Exercise passage
Common Murres dying in record numbers from Alaska to California
Baby seals dying of leukaemia
Dolphins found dead with radiation poison
Fish dying by the million
Record whale deaths along with sea otters and seals
Cesium-134 the fingerprint of Fukushima found to be 50 times higher along the west coast
Die-offs of Common Murres have been taking place across Alaska since Summer and the latest report is from Kachemak Bay, according to biologists with the Alaska Maritime National Wildlife Refuge in Homer.
Wildlife Biologist, Leslie Slater, says there have been two waves of mortality.
"This die-off started to be noticed, around mid-July in certain parts of the state.
And so it continued at some level, a fairly high, noticeable level for a couple weeks and then it seemed to diminish and then there seemed to be resurgence again of the number of carcasses that we were seeing on beaches, and that happened in mid-November or so," Said Slater.
There have been die-offs reported of the penguin-like sea birds in Cold Bay in July and in Kodiak in November.
In November starving and dead Murres turned up around the Mat-su and Anchorage areas, farther inland than usual.
"It seems that then they would either be disoriented, which could be the result of ingesting a toxin or they could be very desperate in searching for food and just kept travelling up the inlet," said Slater. Seabird die-offs have been recorded all along the west coast of the U.S. in Washington, Oregon and California this year.
Slater estimates that a large number of Murres have died around Kachemak bay.
"Based on the duration of the time that we've had carcasses being reported to us, I would say, it's into the thousands, certainly, throughout Kachemak Bay," said Slater.
An unusually high number of dead and dying sea otters have also been found in the Kachemak Bay area near Homer this year. See here
The dead Murres are being counted by citizen and scientists all along the Spit and along the beach up to Anchor Point.
"They've been doing this for several years and so there's been a baseline established of what we would consider being a normal winter and so far, it's been at least six times the normal background amount that's been observed," said Slater.

Data extracts
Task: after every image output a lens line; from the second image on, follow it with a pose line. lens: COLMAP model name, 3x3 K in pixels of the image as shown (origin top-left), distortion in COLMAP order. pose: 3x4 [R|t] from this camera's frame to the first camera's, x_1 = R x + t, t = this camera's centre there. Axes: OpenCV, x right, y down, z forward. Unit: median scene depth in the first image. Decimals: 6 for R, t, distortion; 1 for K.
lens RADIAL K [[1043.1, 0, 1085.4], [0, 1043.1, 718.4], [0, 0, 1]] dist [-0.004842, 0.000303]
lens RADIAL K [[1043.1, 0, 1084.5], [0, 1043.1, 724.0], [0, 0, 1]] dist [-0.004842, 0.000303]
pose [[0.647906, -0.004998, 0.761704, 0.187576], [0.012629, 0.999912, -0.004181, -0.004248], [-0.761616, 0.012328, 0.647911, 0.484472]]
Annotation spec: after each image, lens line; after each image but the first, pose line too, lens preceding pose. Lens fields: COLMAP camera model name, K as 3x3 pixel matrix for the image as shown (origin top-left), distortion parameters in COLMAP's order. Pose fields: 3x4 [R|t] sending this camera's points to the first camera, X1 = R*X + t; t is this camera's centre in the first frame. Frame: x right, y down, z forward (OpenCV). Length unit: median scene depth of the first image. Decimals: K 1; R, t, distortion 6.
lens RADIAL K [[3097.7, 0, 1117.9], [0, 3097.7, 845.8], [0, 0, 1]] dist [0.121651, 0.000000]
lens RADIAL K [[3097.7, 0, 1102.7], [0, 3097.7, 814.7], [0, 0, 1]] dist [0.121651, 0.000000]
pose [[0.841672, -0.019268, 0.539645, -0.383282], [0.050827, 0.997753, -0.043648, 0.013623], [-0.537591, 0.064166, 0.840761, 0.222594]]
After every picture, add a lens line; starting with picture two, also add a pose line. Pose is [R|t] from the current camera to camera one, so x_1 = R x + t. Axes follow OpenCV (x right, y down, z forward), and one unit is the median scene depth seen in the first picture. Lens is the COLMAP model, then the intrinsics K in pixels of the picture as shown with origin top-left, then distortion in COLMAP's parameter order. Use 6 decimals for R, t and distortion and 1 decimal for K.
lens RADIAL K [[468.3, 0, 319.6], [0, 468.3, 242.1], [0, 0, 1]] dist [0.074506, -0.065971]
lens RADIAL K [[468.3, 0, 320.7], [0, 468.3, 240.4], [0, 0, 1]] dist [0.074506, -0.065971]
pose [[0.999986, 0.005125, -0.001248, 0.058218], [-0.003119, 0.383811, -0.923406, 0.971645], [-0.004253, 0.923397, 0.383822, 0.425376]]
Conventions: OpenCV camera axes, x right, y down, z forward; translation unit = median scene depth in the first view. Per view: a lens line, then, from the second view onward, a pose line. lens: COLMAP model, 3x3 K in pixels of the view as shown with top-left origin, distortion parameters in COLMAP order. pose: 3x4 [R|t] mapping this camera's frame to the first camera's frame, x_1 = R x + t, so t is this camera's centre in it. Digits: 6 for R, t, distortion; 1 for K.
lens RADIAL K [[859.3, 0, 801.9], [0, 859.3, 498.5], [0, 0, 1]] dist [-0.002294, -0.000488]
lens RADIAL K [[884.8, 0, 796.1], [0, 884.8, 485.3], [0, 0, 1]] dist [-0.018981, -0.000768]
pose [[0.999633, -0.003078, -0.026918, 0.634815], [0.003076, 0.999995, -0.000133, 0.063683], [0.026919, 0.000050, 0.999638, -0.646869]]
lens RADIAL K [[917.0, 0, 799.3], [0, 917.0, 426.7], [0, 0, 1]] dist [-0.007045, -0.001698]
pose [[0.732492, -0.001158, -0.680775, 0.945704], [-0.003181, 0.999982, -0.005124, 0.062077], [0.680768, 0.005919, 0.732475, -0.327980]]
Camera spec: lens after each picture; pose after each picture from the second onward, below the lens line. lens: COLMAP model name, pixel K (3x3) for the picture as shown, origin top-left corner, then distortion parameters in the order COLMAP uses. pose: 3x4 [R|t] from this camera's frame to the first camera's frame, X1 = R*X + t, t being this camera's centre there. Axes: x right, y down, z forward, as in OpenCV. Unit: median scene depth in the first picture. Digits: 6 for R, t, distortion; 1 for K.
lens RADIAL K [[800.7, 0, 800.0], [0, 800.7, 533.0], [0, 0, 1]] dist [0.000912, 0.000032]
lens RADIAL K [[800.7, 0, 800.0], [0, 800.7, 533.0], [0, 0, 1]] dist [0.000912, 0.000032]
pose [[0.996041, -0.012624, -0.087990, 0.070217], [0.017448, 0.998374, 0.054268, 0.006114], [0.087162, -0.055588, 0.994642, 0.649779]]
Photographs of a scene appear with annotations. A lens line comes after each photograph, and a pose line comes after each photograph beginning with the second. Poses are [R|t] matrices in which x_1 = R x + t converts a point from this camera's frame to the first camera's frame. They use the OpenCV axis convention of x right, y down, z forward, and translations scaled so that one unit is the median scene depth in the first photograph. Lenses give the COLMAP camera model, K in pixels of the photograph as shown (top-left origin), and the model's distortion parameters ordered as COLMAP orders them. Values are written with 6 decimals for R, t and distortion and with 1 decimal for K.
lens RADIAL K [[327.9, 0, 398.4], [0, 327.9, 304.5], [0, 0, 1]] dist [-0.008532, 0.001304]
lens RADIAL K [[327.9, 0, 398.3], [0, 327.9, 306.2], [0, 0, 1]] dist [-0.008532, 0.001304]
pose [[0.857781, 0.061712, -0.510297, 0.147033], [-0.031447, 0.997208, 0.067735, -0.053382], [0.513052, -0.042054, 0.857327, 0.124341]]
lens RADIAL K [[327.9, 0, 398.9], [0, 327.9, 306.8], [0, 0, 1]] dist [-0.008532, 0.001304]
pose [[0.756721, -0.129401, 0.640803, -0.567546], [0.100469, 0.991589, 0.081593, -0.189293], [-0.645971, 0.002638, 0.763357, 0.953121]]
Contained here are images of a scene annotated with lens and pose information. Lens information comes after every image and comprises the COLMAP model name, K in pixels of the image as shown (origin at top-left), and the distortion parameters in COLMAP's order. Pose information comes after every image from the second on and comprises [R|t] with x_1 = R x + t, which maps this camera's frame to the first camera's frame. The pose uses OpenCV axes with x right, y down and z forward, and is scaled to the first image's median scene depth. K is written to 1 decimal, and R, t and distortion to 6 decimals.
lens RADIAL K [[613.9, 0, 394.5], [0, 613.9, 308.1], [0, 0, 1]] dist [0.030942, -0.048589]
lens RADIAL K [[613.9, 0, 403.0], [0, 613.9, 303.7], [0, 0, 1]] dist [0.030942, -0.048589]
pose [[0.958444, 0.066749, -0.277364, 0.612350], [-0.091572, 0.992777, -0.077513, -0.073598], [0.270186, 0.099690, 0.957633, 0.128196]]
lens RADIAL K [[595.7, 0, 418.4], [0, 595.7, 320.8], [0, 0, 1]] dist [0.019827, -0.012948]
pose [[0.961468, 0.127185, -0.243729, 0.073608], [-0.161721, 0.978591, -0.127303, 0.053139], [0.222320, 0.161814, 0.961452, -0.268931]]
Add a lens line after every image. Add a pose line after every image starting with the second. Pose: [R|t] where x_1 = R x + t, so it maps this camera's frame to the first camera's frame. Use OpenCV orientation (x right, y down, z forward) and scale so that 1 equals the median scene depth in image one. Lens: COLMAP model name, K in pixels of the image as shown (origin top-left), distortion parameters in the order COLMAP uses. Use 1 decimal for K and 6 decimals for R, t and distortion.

Directions for this task
In the murre die-off article above, retype the passage word for word, beginning at "Common Murres dying" and stopping after "of the state.".

Result
Common Murres dying in record numbers from Alaska to California
Baby seals dying of leukaemia
Dolphins found dead with radiation poison
Fish dying by the million
Record whale deaths along with sea otters and seals
Cesium-134 the fingerprint of Fukushima found to be 50 times higher along the west coast
Die-offs of Common Murres have been taking place across Alaska since Summer and the latest report is from Kachemak Bay, according to biologists with the Alaska Maritime National Wildlife Refuge in Homer.
Wildlife Biologist, Leslie Slater, says there have been two waves of mortality.
"This die-off started to be noticed, around mid-July in certain parts of the state.